Reads like a copypasta somehow,sry
 
It's midday, I've just woken up and when I get up I notice a missed call, it was my psychiatrist who left me a voicemail asking me to call her back, so I decide not to.

It's already been a few days since I took this drastic and radical decision. At first, it was just a thought that crossed my mind, then it became more and more concrete as my conscience brought back memories and made me realize that there's no enriching experience that I've ever had with the human race. Only in solitude can I find unrivalled comfort, comparable to a haven of peace. This is in no way an attempt on my part to deny the reality of this world, but rather to embrace it and adopt a certain way of life as a result. If I'd had a happy childhood, with someone who cared deeply about me, my life would have taken a different turn.
Don't
 
Is it? Have you tried to on things that you have control over to compensate for things that were beyond it?
Unfortunately, there are limits to the improvements we can make, similar to an invisible framework in which we cannot escape from its ends. Moreover, people give much more importance to what is innate and immutable like looks or genetics.
 
Unfortunately, there are limits to the improvements we can make, similar to an invisible framework in which we cannot escape from its ends. Moreover, people give much more importance to what is innate and immutable like looks or genetics.
I should have said "to work on things...". But okay fair enough.
 
Based. Incels must embrace life principles of stoicism and zen buddhism.
 
It's midday, I've just woken up and when I get up I notice a missed call, it was my psychiatrist who left me a voicemail asking me to call her back, so I decide not to.

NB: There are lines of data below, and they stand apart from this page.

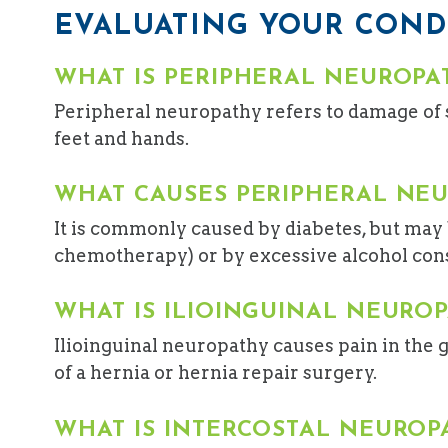
EVALUATING YOUR COND
WHAT IS PERIPHERAL NEUROPA
Peripheral neuropathy refers to damage of 
feet and hands.
WHAT CAUSES PERIPHERAL NE
It is commonly caused by diabetes, but may b
chemotherapy) or by excessive alcohol consu
WHAT IS ILIOINGUINAL NEURO
Ilioinguinal neuropathy causes pain in the g
of a hernia or hernia repair surgery.
WHAT IS INTERCOSTAL NEUROP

It's already been a few days since I took this drastic and radical decision. At first, it was just a thought that crossed my mind, then it became more and more concrete as my conscience brought back memories and made me realize that there's no enriching experience that I've ever had with the human race. Only in solitude can I find unrivalled comfort, comparable to a haven of peace. This is in no way an attempt on my part to deny the reality of this world, but rather to embrace it and adopt a certain way of life as a result. If I'd had a happy childhood, with someone who cared deeply about me, my life would have taken a different turn.
That’s not healthy bro, but I can relate to you because I’m a misanthrope, because I’m tired of fake friends and Users I absolutely can’t stand them. I’ve also want to be sort of a hikkimomori too, however if you want to isolate yourself from people, at-least get a pet, because you know cats and dogs will never disappoint us like humans. I just want people to love us but it just doesn’t work that way and I do agree with you Fuck the human race.